The PC software is freely available from www.eurocircuits.com/test. Version 220.127.116.11 was available at the time of writing. Installing the software is easy and only takes a matter of seconds. The demo board test scripts are available from the same location and come in a .zip format. The first thing you naturally do with a .zip file is to open it up and extract all the files, but in fact this is not necessary as the eC-test-mate software works with the zip file itself, saving you having to open it and create a folder for all the files it contains.
Open the eC-test-mate program and click the large blue “PCB manager button”. Then click the “Import” icon at the bottom left of the screen:
Make sure the required test head is plugged in to the PC (In this case, test head 1, green), click on the newly imported board and then the green tick at the bottom, “Activate”.
Once activated, you click on the “Test” heading at the top of the screen and you are ready to go. The demo board and scripts show a good selection of tests that can be performed:
- Power supply to the board and testing for over-current conditions.
- Reading analogue inputs, setting analogue output voltages.
- Setting up on-board potentiometers to be within a certain range or allowing the operator to set them to a particular value and recording that value.
- Setting outputs and requesting operator confirmation of the changed state.
- Reading switch inputs and automatically moving on once activated.
- Sending and receiving RS232 commands.
At the end of the test the screen briefly flashes red or green, as does the test head, to show the overall result. Failure in any one section of course results in an overall fail result. Helpfully, if it failed in one section and you go to test again, you have the option of retesting just that section which saves time by not going through the complete test process again.
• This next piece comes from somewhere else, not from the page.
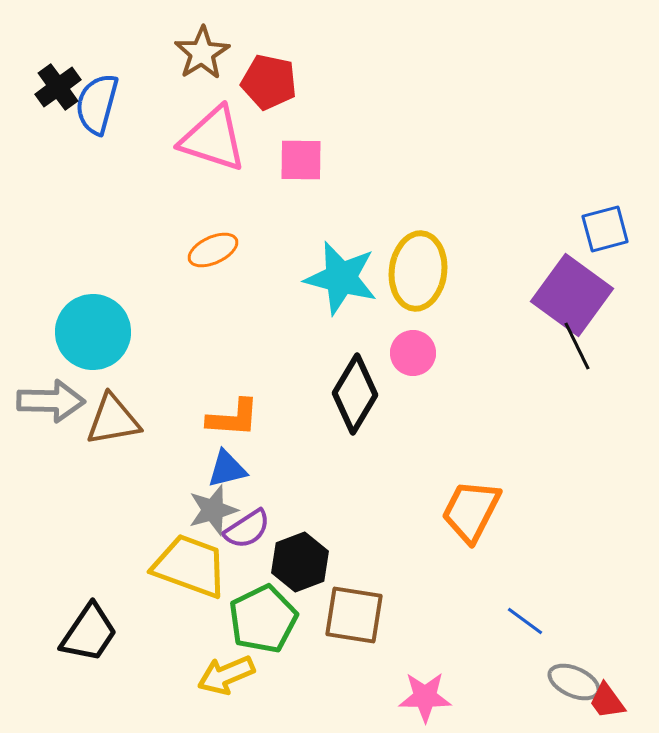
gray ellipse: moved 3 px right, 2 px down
Click on the “Edit & Debug” heading at the top of the screen and you have access to the test program scripts. These are a bit like a simplified version of C. Unusually you can”t actually type the text of the program script, instead you select the required command from the box to the right and fill in the appropriate parameters. A benefit if this is that you avoid introducing syntax errors that are otherwise quite easy to make, particularly with an unfamiliar language.
The test heads themselves look to be pretty robust – the test pins are shrouded in a spring loaded plastic cover to hide them when not connected to the target PCB. Only the steel location pins poke through initially allowing for location onto the PCB before pressing down and making all the connections.
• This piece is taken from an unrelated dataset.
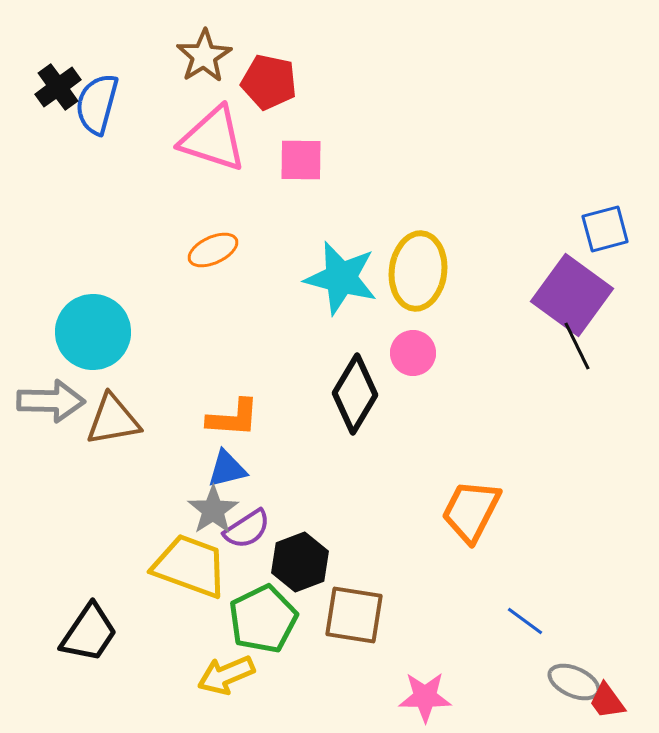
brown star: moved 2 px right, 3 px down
They all have a USB connection so they can plug directly into the PC if the power requirements are low. For a board where you only need one test head this can leave you with less stuff on your desk. Otherwise you connect them through the base station which provides extra power – well above what USB can normally provide. The base station acting as a USB hub and power injector to the test heads. Also included in the base station are some little passive test boards – one for each head – which allow for quick verification that each head is functioning correctly. There are built in test routines to use these within the PC application.
While these can be removed from the base station, it”s quite convenient to use them in the base station as they hold the test head in place.
The intended way to use the test heads is for the land pattern to be designed onto the target PCB itself, therefore not requiring the traditional “bed of nails”. In some cases this may not be possible though due to space requirements, or perhaps where you need additional external circuitry to be able to test a system. In this case you could design the footprint for the test head into the board containing the external circuitry, and for example, use the I2C interface on test head 2 to drive an I/O expander chip to allow an almost limitless number of inputs and outputs to be multiplexed into the eC-test-mate system, and still all be tested and controlled from scripts within the PC software.
All in all it looks like a pretty versatile system. W Technology sees it being more than capable of testing the board originally identified as being a good contender for its application, and they look forward to incorporating its use into other product lines in the future.